Swap "Mapová galerie" for "Mapová aplikace" in the lines from the start of the data excerpts up to and including the line with "一九九○年，設立醫療法人社團南雲會南雲診所，現任該會理事". Return only those lines, with nothing else changed.

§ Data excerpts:
- Opening Delimiter -
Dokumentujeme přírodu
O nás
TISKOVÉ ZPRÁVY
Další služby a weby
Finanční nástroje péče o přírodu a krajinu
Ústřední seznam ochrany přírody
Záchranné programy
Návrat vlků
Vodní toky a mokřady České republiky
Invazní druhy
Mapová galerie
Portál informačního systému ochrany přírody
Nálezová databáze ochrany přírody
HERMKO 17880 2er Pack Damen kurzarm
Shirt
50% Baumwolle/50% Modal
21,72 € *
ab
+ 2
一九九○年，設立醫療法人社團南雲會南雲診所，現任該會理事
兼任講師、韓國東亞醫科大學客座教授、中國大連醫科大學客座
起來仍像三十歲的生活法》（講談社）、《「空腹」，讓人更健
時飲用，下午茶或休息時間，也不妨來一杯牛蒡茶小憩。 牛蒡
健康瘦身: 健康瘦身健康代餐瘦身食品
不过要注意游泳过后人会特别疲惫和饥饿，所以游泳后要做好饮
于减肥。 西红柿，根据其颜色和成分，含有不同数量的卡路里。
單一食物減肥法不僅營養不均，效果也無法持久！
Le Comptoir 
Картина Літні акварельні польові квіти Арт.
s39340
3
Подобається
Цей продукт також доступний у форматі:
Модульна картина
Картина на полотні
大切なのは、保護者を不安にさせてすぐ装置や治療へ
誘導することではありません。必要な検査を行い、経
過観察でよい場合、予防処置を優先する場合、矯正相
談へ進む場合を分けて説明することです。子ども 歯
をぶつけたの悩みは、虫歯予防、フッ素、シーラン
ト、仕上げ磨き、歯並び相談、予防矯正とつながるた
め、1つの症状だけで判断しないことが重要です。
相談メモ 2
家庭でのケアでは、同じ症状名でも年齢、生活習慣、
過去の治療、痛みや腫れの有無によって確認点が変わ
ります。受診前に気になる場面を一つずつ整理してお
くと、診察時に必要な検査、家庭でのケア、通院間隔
- Closing Delimiter -
§ WRITTEN SOLUTION:
Dokumentujeme přírodu
O nás
TISKOVÉ ZPRÁVY
Další služby a weby
Finanční nástroje péče o přírodu a krajinu
Ústřední seznam ochrany přírody
Záchranné programy
Návrat vlků
Vodní toky a mokřady České republiky
Invazní druhy
Mapová aplikace
Portál informačního systému ochrany přírody
Nálezová databáze ochrany přírody
HERMKO 17880 2er Pack Damen kurzarm
Shirt
50% Baumwolle/50% Modal
21,72 € *
ab
+ 2
一九九○年，設立醫療法人社團南雲會南雲診所，現任該會理事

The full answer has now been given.